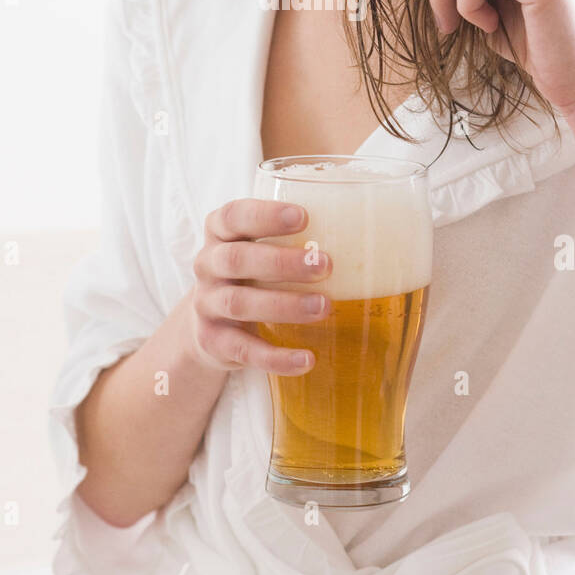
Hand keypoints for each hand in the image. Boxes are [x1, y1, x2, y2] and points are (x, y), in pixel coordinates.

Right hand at [190, 198, 331, 374]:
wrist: (207, 324)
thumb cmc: (251, 274)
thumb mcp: (259, 248)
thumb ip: (294, 237)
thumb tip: (368, 231)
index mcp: (220, 233)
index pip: (234, 216)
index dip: (265, 215)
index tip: (303, 216)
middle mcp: (208, 265)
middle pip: (237, 259)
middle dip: (282, 262)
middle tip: (325, 265)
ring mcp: (207, 305)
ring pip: (240, 303)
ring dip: (284, 305)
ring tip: (324, 307)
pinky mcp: (213, 342)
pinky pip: (244, 350)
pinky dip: (277, 357)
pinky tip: (307, 359)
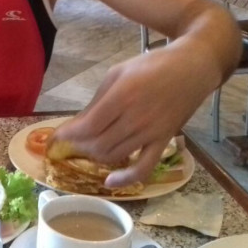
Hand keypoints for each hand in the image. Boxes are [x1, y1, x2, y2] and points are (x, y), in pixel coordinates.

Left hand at [50, 49, 208, 187]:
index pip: (88, 126)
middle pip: (98, 143)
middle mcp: (136, 118)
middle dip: (78, 146)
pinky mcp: (164, 142)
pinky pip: (144, 167)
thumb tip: (77, 124)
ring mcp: (151, 133)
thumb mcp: (118, 73)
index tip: (56, 137)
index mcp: (122, 96)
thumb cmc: (151, 66)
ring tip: (86, 148)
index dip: (68, 135)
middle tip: (71, 142)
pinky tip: (109, 182)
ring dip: (94, 156)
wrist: (191, 68)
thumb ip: (97, 101)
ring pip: (114, 156)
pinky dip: (126, 179)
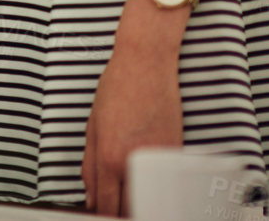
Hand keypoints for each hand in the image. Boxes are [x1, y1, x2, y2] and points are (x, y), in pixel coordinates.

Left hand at [82, 48, 182, 216]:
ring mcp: (160, 159)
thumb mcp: (92, 128)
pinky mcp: (177, 152)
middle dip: (122, 213)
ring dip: (141, 203)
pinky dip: (158, 186)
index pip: (106, 206)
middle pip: (131, 208)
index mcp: (109, 157)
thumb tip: (92, 198)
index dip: (103, 217)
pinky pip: (167, 180)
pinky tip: (148, 180)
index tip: (101, 216)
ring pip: (151, 198)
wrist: (146, 63)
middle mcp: (136, 162)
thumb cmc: (116, 89)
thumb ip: (90, 167)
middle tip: (116, 207)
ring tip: (131, 197)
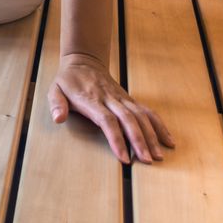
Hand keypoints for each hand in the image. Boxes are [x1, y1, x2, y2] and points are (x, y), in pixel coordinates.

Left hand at [47, 52, 176, 163]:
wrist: (83, 61)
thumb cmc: (68, 80)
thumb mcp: (54, 89)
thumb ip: (56, 104)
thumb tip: (59, 118)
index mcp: (91, 100)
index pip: (106, 120)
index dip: (116, 139)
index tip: (123, 158)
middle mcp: (109, 99)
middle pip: (128, 120)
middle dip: (139, 141)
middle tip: (147, 161)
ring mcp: (121, 98)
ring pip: (141, 116)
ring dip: (151, 135)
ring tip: (159, 155)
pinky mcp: (129, 98)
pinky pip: (147, 111)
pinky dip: (158, 124)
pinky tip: (168, 140)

**DIRECTIONS FOR THIS TASK:** Every line above in the stretch from the one with "ring pip: (240, 303)" through the one with "middle pip: (98, 143)" is to be transcribed exactly, ends included. No picture is copied.

**EXERCISE SOLUTION:**
ring pip: (240, 303)
ring dip: (284, 305)
ring tip: (324, 307)
pinky mcp: (213, 342)
pinky pip: (244, 350)
pinky dip: (277, 357)
pinky tip: (307, 359)
Hand keypoints for each hand in the image. Boxes are [x1, y1, x2, y2] and points are (x, y), in pixel coordinates.

Left hand at [50, 49, 208, 187]:
index pip: (88, 126)
middle pip: (98, 143)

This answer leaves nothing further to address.